I'm trying to setup DHCP server on a Child Domanin Controller and when I try to authorize the server I get "Access denied".
I was able to configure the Root Domain controller with DHCP however, but also if I try to add the child DC as an authorized server I still get Access denied.

Any ideas why?

Are you logged on with the Enterprise Admin credentials when you try and authorize the DHCP server?

And to ask a silly question, the IP ranges of the two scopes are not overlapping in any way? Try disabling the scope before authorizing the server.

Hey Chuck,
Yes, on the child DC, logging in with Domain administrator.
IP's are not overlapping.

Logon to the DC as your Enterprise Admin for your root domain.

And BTW, did you get your RODC setup to where it is caching credentials?

OK I'll give it a try.

Yes I did get RODC setup to cache credentials, still have some minor issues with it, sometimes it takes the workstations 10-15mins to logon.
When trying to logon to the RODC server with no network available I get "no logon server available" I thought caching credentials would bypass that..
RODC is not setup as GC server though, wondering if it needs to be?

Yes. Set it up as a GC server. This will make logons faster since the GC will be local.

Did you add your DNS zone copies to the RODC? And did you add the RODC to your list of name servers? Look in your DNS zones and make sure that it shows up as an NS.

What is the primary DNS server in the DHCP zone? It should be the local DNS server. Also, on ALL of your DC's that are running DNS, the primary DNS server should be themselves. This will stop circular logging of DNS entries.
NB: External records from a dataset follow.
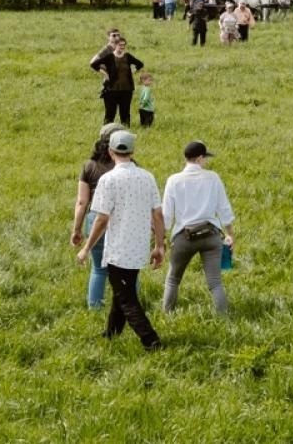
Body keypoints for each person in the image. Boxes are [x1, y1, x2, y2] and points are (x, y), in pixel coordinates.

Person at [77, 130, 164, 350]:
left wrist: (87, 248)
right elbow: (158, 215)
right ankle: (111, 333)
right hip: (139, 247)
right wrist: (159, 246)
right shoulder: (147, 177)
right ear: (133, 151)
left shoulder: (108, 180)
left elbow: (102, 219)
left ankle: (151, 341)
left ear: (110, 151)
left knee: (126, 299)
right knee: (121, 291)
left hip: (118, 250)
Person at [160, 140, 235, 314]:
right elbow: (224, 208)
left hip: (184, 237)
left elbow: (167, 215)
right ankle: (224, 318)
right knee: (215, 282)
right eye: (205, 158)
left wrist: (162, 238)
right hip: (211, 235)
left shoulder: (174, 180)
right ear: (200, 158)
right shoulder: (213, 177)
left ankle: (167, 315)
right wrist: (230, 233)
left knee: (172, 280)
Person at [70, 121, 125, 310]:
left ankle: (95, 308)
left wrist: (77, 229)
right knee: (127, 268)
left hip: (97, 217)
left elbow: (81, 202)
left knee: (99, 268)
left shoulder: (90, 166)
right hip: (124, 219)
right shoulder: (131, 166)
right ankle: (130, 305)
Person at [90, 36, 144, 126]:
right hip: (111, 90)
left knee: (125, 114)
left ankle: (125, 132)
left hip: (126, 90)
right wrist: (105, 74)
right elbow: (94, 64)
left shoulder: (128, 56)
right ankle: (106, 133)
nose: (122, 47)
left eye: (124, 45)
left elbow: (140, 64)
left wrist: (132, 71)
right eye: (120, 45)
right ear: (115, 45)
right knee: (110, 114)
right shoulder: (109, 57)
Run a daily DCDiags and RepAdmin. If you are into VBScript, then I have just the thing for you.

When trying to logon to the RODC server with no network available I get "no logon server available" I thought caching credentials would bypass that..

To answer this question:
In the properties of the RODCm the server settings for the Managed By, was using a local account not the domain account. Once I changed this and it replicated the problem was resolved.
You can go to the Password Replication tab on the user account and see which RODC's that the account can logon to.